* [RECORDS]:
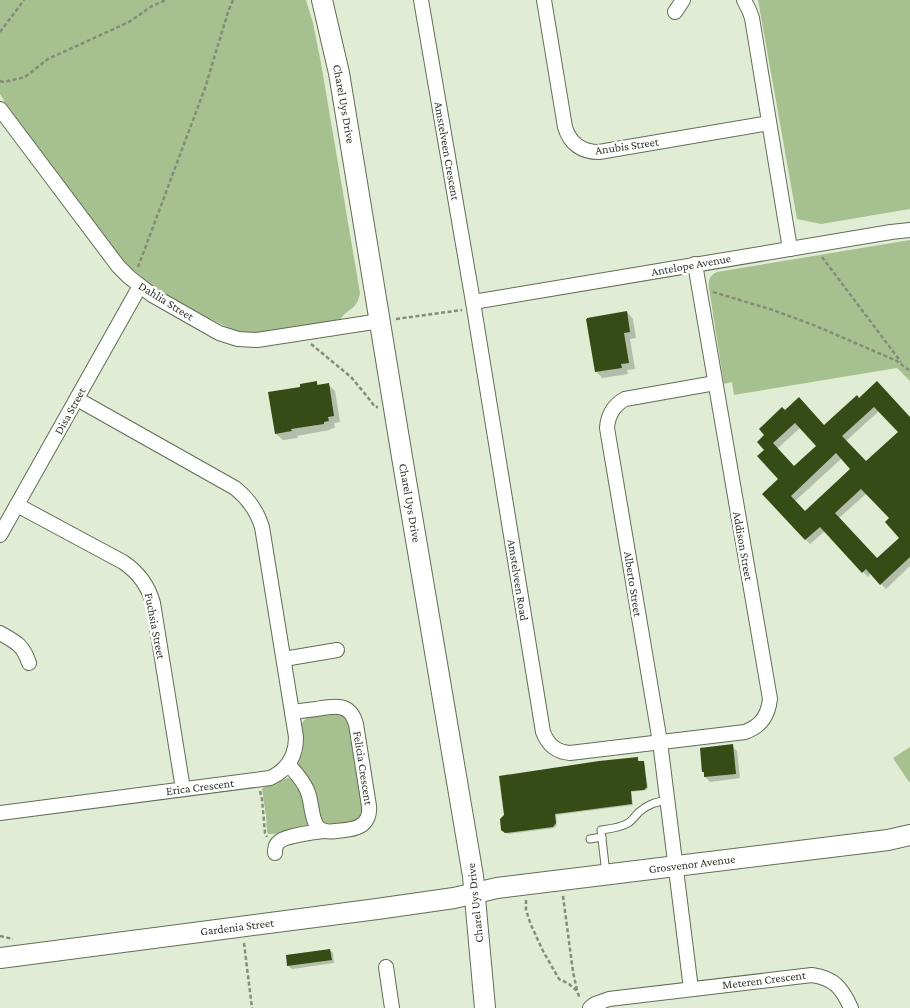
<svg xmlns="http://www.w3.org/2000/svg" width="910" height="1008" font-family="'Crimson Pro',serif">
	<rect width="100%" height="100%" fill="#e0edd4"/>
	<g fill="#a7c08f">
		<path d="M 0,0 L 306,0 L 313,23 L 321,63 L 360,293 C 357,311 347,308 340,320 L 256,333 L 247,333 L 231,329 L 179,303 L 155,288 L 132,269 L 112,248 L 7,106 L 0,94 Z"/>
		<path d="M 758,0 L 910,0 L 910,209 L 821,224 L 797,219 Z"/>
		<path d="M 910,240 L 910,381 L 897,368 L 734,395 L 732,382 L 724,384 L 709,288 C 708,280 710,275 717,272 Z"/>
		<path d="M 337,711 L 349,717 L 364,808 L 358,822 L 330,827 L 321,823 L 298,764 L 303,750 L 303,742 L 301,727 L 302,723 L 308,716 Z"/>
		<path d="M 910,747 L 910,782 L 909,782 L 893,758 Z"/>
		<path d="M 288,778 L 294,779 L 298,784 L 309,818 C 308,822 308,824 306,826 C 300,832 277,834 268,834 L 267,831 L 266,816 L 262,789 L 264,787 Z"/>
	</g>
	<g fill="#0003" fill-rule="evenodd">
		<path d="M 627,312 L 633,319 L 636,338 L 630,339 L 635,369 L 627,370 L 628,374 L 602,378 L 596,371 Z"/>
		<path d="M 316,382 L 320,386 L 328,384 L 335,391 L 340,422 L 334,423 L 335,428 L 330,429 L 330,430 L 297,436 L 298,438 L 283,440 L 276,434 L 301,388 Z"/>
		<path d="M 859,400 L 910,418 L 910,566 L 886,589 L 871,573 L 868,577 L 825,531 L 810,544 L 764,494 L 780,479 L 766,450 L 785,412 L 825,426 ZM 879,411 L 900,433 L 866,463 L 846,441 ZM 801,427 L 818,446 L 794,468 L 777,449 ZM 842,458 L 852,469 L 805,512 L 795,501 ZM 867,493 L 891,519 L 901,538 L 877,559 L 839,518 Z"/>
		<path d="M 732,746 L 737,751 L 740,778 L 710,782 L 705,777 L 703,771 Z"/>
		<path d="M 638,758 L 639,762 L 643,762 L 644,763 L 648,788 L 646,790 L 631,792 L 633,805 L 556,815 L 557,825 L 554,828 L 508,834 L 502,829 Z"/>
		<path d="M 330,950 L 333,953 L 334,963 L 292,969 L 288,966 Z"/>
	</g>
	<g fill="#354c16" fill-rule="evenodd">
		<path d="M 627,311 L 630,332 L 624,333 L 629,363 L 621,364 L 622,368 L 595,372 L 586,319 L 587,319 L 587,318 Z"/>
		<path d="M 317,381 L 317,385 L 329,383 L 334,416 L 328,417 L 329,421 L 324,422 L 324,424 L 291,429 L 292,431 L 275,434 L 268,392 L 300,387 L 300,384 Z"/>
		<path d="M 877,381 L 910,417 L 910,557 L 880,585 L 866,569 L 862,573 L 820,527 L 805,540 L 762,494 L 778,479 L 757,456 L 764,450 L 757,442 L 764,435 L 759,429 L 782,407 L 785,410 L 799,397 L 824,425 L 857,395 L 859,398 ZM 874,407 L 898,432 L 866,461 L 842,436 ZM 795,423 L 816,446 L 794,466 L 773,443 ZM 836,453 L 850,469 L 805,511 L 791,496 ZM 861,489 L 889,518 L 885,522 L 899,538 L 877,558 L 835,513 Z"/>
		<path d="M 733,744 L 736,774 L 704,777 L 704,772 L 702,772 L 700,748 Z"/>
		<path d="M 638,757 L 638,761 L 644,761 L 647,787 L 644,790 L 631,791 L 632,804 L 555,814 L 556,823 L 553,827 L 505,833 L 501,830 L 500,819 L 504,815 L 499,776 L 599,761 Z"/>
		<path d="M 330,949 L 332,960 L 287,966 L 286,955 Z"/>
	</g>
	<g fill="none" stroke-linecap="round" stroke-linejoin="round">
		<defs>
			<g id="lane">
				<path d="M 590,839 L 602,837"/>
				<path d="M 606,874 L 601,830 C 609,829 620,828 628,823 C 632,821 635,816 639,812 C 648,804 656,802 668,800"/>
			</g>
			<g id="street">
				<path d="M 421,0 L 473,302 L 543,732 C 548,745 556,752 570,753 L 745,732 C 761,726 768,716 770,699 L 695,264"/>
				<path d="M 544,0 L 565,127 C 570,144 582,152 599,152 L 769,123"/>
				<path d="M 744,0 L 749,10 L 752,18 L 790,249"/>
				<path d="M 675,12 L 683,0"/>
				<path d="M 0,109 L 118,266 L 129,277 L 152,295 L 219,333 L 238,339 L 257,340 L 380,321"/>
				<path d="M 473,302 L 891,232 L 910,230"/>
				<path d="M 17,505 L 123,562 C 138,572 148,585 153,603 L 183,789"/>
				<path d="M 0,535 L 140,286"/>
				<path d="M 0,633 C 16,642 23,645 29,663"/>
				<path d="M 284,659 L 337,650"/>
				<path d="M 288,764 C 295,772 303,780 307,790 C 315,807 307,836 336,831 C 344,830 353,830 360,826 C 367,822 370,814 369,806 L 356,724 C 350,702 334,706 316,709 C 308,710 300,711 292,712"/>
				<path d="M 0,813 L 270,778 C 288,770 296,756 296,737 L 262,527 C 257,511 249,499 235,488 L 77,399"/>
				<path d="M 275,853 C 275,849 275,845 279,842 C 284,836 315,832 324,831"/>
				<path d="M 386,967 L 392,1008"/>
				<path d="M 691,989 L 660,742 L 607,428 C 608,414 614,405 625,399 L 715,383"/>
				<path d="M 590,1008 L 595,1004 L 609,999 L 812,975 C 834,978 842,988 851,1008"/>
			</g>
			<g id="secondary">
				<path d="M 322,0 L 339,73 L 403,463 L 473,876 L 485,1008"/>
				<path d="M 0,958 L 377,909 L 454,898 L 497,888 L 888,840 L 910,835"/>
			</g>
		</defs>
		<use href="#lane" stroke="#626d57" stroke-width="9"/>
		<use href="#street" stroke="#626d57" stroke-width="16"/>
		<use href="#secondary" stroke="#626d57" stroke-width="22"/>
		<g stroke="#848d7c" stroke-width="2.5" stroke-dasharray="4 2.5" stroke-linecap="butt">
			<path d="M 0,32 L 24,0"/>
			<path d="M 0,81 L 4,82 L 25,77 L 48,59 L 129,22 L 152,6 L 166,0"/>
			<path d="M 822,257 L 901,362"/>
			<path d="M 138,267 L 205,88 L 228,12 L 233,0"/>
			<path d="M 713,292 L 773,310 L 816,326 L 897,361 L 910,371"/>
			<path d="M 396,319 L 462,310"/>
			<path d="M 311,344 L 351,377 L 366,395 L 375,407 L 378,407"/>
			<path d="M 260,791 L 262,799 L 265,833 L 267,837"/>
			<path d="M 563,896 L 573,972 L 577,990"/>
			<path d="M 526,900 L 526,910 L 531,925 L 543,951 L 559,979 L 569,984 L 577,991 L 580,999"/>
			<path d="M 0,936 L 13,939"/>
			<path d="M 244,943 L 252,1008"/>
		</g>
		<use href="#lane" stroke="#fff" stroke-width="7"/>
		<use href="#street" stroke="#fff" stroke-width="14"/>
		<use href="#secondary" stroke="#fff" stroke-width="20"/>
	</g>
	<g text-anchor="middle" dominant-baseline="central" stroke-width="5" stroke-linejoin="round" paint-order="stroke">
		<g font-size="12" fill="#32372d" stroke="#fff">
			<text transform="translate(344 104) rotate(80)">Charel Uys Drive</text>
			<text transform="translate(627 146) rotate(-8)">Anubis Street</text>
			<text transform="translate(447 151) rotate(80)">Amstelveen Crescent</text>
			<text transform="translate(691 265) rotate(-10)">Antelope Avenue</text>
			<text transform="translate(166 301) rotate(32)">Dahlia Street</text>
			<text transform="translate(70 411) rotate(-61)">Disa Street</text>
			<text transform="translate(410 503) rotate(80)">Charel Uys Drive</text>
			<text transform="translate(743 546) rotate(80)">Addison Street</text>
			<text transform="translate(518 580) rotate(81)">Amstelveen Road</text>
			<text transform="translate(633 584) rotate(81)">Alberto Street</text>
			<text transform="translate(155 626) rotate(79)">Fuchsia Street</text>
			<text transform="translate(363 768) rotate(81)">Felicia Crescent</text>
			<text transform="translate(200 787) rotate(-7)">Erica Crescent</text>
			<text transform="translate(692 864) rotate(-7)">Grosvenor Avenue</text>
			<text transform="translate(475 903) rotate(-96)">Charel Uys Drive</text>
			<text transform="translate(237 927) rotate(-7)">Gardenia Street</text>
			<text transform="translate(764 980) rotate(-7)">Meteren Crescent</text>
		</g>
	</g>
</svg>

* [AIM OF THE TASK]:
Report every line in the listing that holds the word "round".

* [OUTPUT OF THE EXERCISE]:
	<g fill="none" stroke-linecap="round" stroke-linejoin="round">
	<g text-anchor="middle" dominant-baseline="central" stroke-width="5" stroke-linejoin="round" paint-order="stroke">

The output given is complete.